Reading text:
▶

Wall Street Journal’s Rob Henderson speculates about why this is, concluding that because Jackson’s scandals are such old news, they predate our new “script” for social cancellation. But he doesn’t fully reckon with the power of the entertainer’s singular status as the King of Pop. It’s one thing to tell people to give up watching Bill Cosby routines or Woody Allen movies. It’s another thing entirely to tell them the soundtrack of their childhood was based on a lie. And more, a soundtrack produced by a man who presented himself as a larger-than-life humanitarian figure — in the concert video for “Man in the Mirror,” sharing the screen with a parade of global icons from Mother Teresa to Martin Luther King Jr. 

That particular music video, which also includes a bipartisan cross-section of popular presidents, encapsulates Jackson’s universal appeal. In it, he embodies a transcendent American optimism that no one music star could bottle up and sell at scale in today’s fractured culture, where Americans no longer collectively buy the same records or watch the same TV shows. To miss peak Jackson is in some sense to miss peak America.

On the Right, that nostalgia has manifested itself in the populist wave that carried Donald Trump to two presidential terms. Barack Obama may have been the first black president, but his remarks on Jackson’s death were noticeably muted in contrast to Trump’s effusively fond memories of the star, and of their many “unbelievable weekends” in Florida. Trump was always among Jackson’s staunchest supporters, and the fact that their fanbases now overlap is not a coincidence. Both are perceived as the embodiment of “peak America.” Both successfully marketed themselves as near-messianic figures, crucified by “the establishment” but defiantly rising again — by the people and for the people. 

Jackson’s reputational resurrection should be understood in this context of reascendant American populism. Today, people are less inclined than ever to trust institutions and their narratives. “Michael Jackson was a devil” is an “approved” narrative, and as such, it will be chucked in the same bin as “Donald Trump is Hitler,” or “Anthony Fauci is a saint.” It doesn’t matter if any particular approved narrative might have better evidence than others. It’s all about the vibes. 

On the furthest fringes of the Right, QAnon-style conspiracists have spun out the theory that Jackson was framed because he was actually “protecting” children at Neverland from Jeffrey Epstein (never mind that no one ever accused Epstein of a prurient interest in prepubescent boys). Anti-semitism, a longtime staple in the rhetoric of black Jackson advocates like Louis Farrakhan, is unsurprisingly in that mix as well, now echoed in white Gen Z voices like Nick Fuentes.

But one needn’t venture to the fringe to find enthusiastic right-leaning takes on this revival. For The Federalist, Eddie Scarry declares that the people have spoken, and now is the moment to “let go” and move on from all the media’s “lies.” Those who disagree are painted as people with an “irrepressible urge to talk about pedophilia.” Meanwhile, National Review’s Armond White praises the biopic as a victorious blow against “dullards and authoritarians.” A follow-up piece compares the “vengeful liberal-media backlash” to Trump Derangement Syndrome and pronounces this “a unified moment in a culture war we can’t afford to lose.”

◀

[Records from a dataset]

▶

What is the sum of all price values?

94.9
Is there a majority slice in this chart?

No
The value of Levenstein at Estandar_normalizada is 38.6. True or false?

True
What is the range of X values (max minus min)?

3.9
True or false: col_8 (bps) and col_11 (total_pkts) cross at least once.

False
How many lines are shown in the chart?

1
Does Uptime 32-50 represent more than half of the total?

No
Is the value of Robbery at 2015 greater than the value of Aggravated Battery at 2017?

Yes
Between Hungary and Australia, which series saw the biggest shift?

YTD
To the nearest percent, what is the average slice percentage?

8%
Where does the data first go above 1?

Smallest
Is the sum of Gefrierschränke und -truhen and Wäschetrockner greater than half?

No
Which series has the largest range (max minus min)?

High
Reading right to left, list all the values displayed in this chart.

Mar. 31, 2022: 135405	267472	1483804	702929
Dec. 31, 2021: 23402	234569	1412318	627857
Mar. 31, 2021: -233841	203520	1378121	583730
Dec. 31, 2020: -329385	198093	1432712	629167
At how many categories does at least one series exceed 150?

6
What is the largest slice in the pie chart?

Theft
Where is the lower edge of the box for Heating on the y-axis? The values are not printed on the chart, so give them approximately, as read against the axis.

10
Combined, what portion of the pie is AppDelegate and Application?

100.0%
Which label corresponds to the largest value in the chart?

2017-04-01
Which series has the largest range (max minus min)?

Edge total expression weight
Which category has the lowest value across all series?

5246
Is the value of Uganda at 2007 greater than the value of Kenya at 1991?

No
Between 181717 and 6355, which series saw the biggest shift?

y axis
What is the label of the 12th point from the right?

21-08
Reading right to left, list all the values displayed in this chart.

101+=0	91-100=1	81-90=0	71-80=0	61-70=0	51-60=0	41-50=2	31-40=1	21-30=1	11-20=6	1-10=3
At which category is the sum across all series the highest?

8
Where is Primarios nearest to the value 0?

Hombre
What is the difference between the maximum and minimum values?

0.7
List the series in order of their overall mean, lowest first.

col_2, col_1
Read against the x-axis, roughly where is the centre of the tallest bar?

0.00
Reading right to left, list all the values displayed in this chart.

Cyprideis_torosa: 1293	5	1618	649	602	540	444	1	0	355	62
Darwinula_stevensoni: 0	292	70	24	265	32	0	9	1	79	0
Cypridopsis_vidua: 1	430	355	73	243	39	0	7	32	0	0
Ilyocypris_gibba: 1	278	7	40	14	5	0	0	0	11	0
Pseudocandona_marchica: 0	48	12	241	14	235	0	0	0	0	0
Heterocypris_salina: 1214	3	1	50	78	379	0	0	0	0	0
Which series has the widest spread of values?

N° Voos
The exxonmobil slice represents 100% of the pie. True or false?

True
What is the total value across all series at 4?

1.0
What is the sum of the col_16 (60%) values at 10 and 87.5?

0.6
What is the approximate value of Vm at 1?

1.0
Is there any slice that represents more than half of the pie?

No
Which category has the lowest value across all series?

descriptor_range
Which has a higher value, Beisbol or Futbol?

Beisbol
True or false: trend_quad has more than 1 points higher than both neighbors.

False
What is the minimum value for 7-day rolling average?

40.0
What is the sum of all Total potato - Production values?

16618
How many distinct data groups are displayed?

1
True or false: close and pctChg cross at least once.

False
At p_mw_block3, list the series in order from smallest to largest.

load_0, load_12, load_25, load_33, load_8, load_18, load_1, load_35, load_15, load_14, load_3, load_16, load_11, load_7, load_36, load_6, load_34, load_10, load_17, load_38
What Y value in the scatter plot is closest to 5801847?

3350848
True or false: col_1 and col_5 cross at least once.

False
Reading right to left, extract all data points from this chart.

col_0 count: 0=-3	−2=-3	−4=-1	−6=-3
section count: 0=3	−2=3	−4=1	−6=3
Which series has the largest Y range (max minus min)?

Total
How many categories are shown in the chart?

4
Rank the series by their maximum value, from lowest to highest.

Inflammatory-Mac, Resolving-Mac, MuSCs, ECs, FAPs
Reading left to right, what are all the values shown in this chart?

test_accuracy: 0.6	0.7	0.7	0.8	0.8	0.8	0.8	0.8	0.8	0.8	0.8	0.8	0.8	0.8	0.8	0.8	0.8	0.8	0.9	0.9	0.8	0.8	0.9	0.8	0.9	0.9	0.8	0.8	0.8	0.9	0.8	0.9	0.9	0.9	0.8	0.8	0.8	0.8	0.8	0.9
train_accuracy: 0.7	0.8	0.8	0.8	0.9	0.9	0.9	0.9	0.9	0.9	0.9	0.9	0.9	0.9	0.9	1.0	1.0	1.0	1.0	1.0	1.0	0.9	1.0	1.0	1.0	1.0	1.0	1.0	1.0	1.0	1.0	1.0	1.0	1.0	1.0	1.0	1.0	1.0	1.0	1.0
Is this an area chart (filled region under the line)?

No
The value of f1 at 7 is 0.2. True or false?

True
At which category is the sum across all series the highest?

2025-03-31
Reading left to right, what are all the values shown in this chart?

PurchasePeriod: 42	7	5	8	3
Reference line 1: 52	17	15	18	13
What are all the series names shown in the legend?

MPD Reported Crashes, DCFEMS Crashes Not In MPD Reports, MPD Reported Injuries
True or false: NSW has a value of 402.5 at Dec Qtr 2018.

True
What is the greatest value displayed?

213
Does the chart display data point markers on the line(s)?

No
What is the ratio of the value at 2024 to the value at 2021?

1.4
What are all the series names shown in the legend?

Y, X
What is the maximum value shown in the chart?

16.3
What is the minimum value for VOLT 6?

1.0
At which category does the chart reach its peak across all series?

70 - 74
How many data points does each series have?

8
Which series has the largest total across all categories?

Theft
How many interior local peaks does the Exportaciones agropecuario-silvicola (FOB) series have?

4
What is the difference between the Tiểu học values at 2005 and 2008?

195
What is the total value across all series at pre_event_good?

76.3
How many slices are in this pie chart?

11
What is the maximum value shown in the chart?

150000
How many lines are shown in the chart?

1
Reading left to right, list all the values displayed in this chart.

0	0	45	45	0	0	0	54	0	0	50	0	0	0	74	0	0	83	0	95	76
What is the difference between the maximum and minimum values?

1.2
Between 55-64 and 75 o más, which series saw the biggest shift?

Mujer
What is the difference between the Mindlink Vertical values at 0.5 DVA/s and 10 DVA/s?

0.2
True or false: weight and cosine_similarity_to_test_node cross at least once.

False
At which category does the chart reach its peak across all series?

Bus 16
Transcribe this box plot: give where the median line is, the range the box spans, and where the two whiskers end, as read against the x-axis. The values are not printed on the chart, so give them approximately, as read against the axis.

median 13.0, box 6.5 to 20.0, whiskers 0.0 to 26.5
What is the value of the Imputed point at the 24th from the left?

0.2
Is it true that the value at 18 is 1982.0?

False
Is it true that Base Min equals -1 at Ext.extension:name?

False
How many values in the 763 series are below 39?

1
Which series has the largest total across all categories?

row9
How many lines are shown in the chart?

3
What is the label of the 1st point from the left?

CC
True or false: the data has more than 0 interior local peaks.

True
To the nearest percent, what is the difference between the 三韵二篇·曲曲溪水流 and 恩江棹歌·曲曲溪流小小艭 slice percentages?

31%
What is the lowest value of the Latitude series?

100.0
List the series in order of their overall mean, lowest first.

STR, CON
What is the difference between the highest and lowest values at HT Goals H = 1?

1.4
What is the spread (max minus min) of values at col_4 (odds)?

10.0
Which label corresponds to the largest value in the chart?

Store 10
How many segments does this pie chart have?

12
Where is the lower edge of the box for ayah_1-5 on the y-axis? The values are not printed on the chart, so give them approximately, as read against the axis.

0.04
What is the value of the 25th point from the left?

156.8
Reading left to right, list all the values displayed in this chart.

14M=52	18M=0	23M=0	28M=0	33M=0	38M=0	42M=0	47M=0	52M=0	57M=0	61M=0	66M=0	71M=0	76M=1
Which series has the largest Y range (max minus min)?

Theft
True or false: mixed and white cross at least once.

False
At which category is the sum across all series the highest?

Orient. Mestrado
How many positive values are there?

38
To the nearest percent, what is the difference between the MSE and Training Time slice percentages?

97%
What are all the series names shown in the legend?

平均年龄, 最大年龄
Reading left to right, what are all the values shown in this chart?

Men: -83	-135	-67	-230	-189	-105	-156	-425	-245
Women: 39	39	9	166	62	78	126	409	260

◀

Work instructions:
From the passage about Michael Jackson, extract the part that begins at the words "On the Right, that" and stops after the words "for the people.". The records have nothing to do with the passage about Michael Jackson.

Result:
On the Right, that nostalgia has manifested itself in the populist wave that carried Donald Trump to two presidential terms. Barack Obama may have been the first black president, but his remarks on Jackson’s death were noticeably muted in contrast to Trump’s effusively fond memories of the star, and of their many “unbelievable weekends” in Florida. Trump was always among Jackson’s staunchest supporters, and the fact that their fanbases now overlap is not a coincidence. Both are perceived as the embodiment of “peak America.” Both successfully marketed themselves as near-messianic figures, crucified by “the establishment” but defiantly rising again — by the people and for the people.